━━ Extrait du document
Philosophe hongrois, théoricien de la littérature, à la fois spécialiste de la pensée marxienne et simultanément critique virulent du marxisme « réel » des pays de l’ancien bloc soviétique, György Lukács (1885-1971) a profondément marqué la pensée politique, philosophique et sociologique en Europe de l’Est et surtout dans le monde germanique puisque beaucoup de ses livres ont d’abord été rédigés en allemand[1]. Son nom s’écrit et se retranscrit de différentes manières selon les langues et les pays, ce qui complique le repérage de ses écrits et les recherches bibliographiques : György Lukács, Georg Lukács, George Lukacs, Georges Lukacs (en France). Même en France, l’orthographie de son prénom peut varier d’un éditeur à l’autre. D’origine juive, son nom véritable était György Löwinger à sa naissance[2]. Près d’un demi-siècle après sa mort, l’oeuvre de Lukács reste toujours d’actualité dans le monde francophone : plusieurs de ses ouvrages inédits ont été traduits en français au cours de ce 21e siècle[3] et certains de ses classiques sont réédités chez de petits éditeurs parisiens[4]. Cependant, peu de ses livres sont disponibles dans les librairies au Canada. En outre, une monographie importante vient de lui être consacrée, la première aux Éditions de la Maison des sciences de l’homme. Or, aucune revue canadienne n’avait à ce jour publié d’article ou de recension à propos de ce Pourquoi Lukács ?, de Nicolas Tertulian[5]. Le Laval théologique et philosophique se devait d’y remédier.
Philosophe d’origine roumaine mais établi en France depuis plus de quarante ans, Nicolas Tertulian (1929-2019) a brièvement correspondu avec György Lukács (p. 33), lui consacrant sa thèse de doctorat, soutenue en 1972 à l’Université de Bucarest (p. 34). Mais le présent ouvrage n’est pas sa thèse remaniée, ni une réédition, ni même une traduction ; il s’agit d’une nouvelle étude rétrospective, rédigée directement en français, portant sur la pertinence, la richesse et la diversité de la pensée lukacsienne[6]. Esprit érudit et interdisciplinaire, Lukács intéresse autant les philosophes, les historiens des idées, les sociologues, les politicologues et les théoriciens des études littéraires puisqu’il a lui-même abordé toutes ces disciplines dans ses nombreux livres, dont le lecteur francophone ne connaît aujourd’hui que la pointe de l’iceberg.
━━━━
━━ Entrées répertoriées
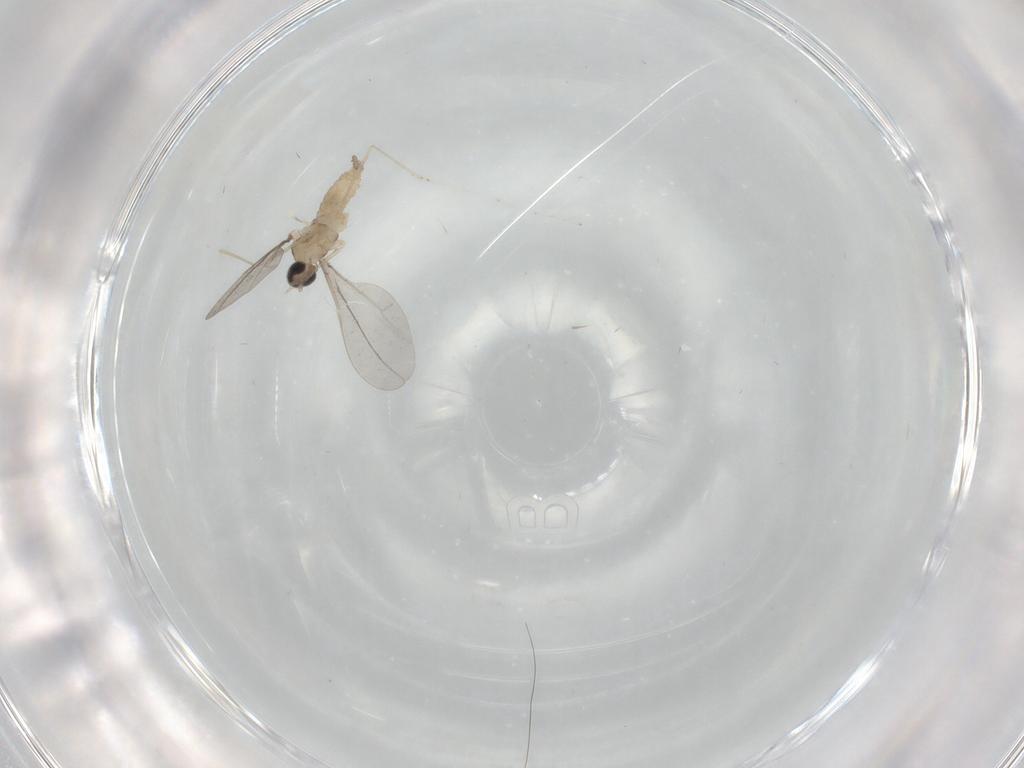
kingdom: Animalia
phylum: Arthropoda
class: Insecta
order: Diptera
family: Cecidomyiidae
━━━━
━━ Entrées répertoriées
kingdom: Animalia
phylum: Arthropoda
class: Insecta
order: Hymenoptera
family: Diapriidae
━━━━
• Consignes
[1] D'après l'extrait sur Lukács, quel était le nom du philosophe à sa naissance ?
[2] Pour chaque affirmation, dites si l'extrait sur Lukács la confirme, en citant les mots décisifs du texte. (a) Nicolas Tertulian a soutenu sa thèse de doctorat en 1972 à l'Université de Bucarest. (b) Pourquoi Lukács ? est une traduction de la thèse de Tertulian. (c) Beaucoup de livres de Lukács sont disponibles dans les librairies au Canada.
[3] Poursuivez l'extrait sur Lukács et l'ouvrage de Tertulian à partir de sa dernière phrase.

• Réponses par tâche
[1] György Löwinger.

[2]
(a) Oui : « lui consacrant sa thèse de doctorat, soutenue en 1972 à l’Université de Bucarest »
(b) Non : « le présent ouvrage n’est pas sa thèse remaniée, ni une réédition, ni même une traduction »
(c) Non : « peu de ses livres sont disponibles dans les librairies au Canada »

[3]
Sans aucun préambule, Pourquoi Lukács ? ne contient pas de préface ni d’introduction ou d’avant-propos ; nous entrons immédiatement dans le vif du sujet avec une mise au point marquée et substantielle sur la triste postérité de Marx dans les pays qui étaient sous le joug soviétique au 20e siècle. Le livre de Nicolas Tertulian débute abruptement par cet incipit : « Un chapitre peu étudié de la vie intellectuelle des pays de l’Est dans la période communiste est celui des tensions entre l’idéologie régnante — le marxisme canonisé par la bureaucratie de parti — et le nombre restreint d’intellectuels qui puisaient dans la pensée de Marx le ferment de la résistance contre ce qui leur apparaissait comme une dérive pathologique de sa pensée » (p. 7).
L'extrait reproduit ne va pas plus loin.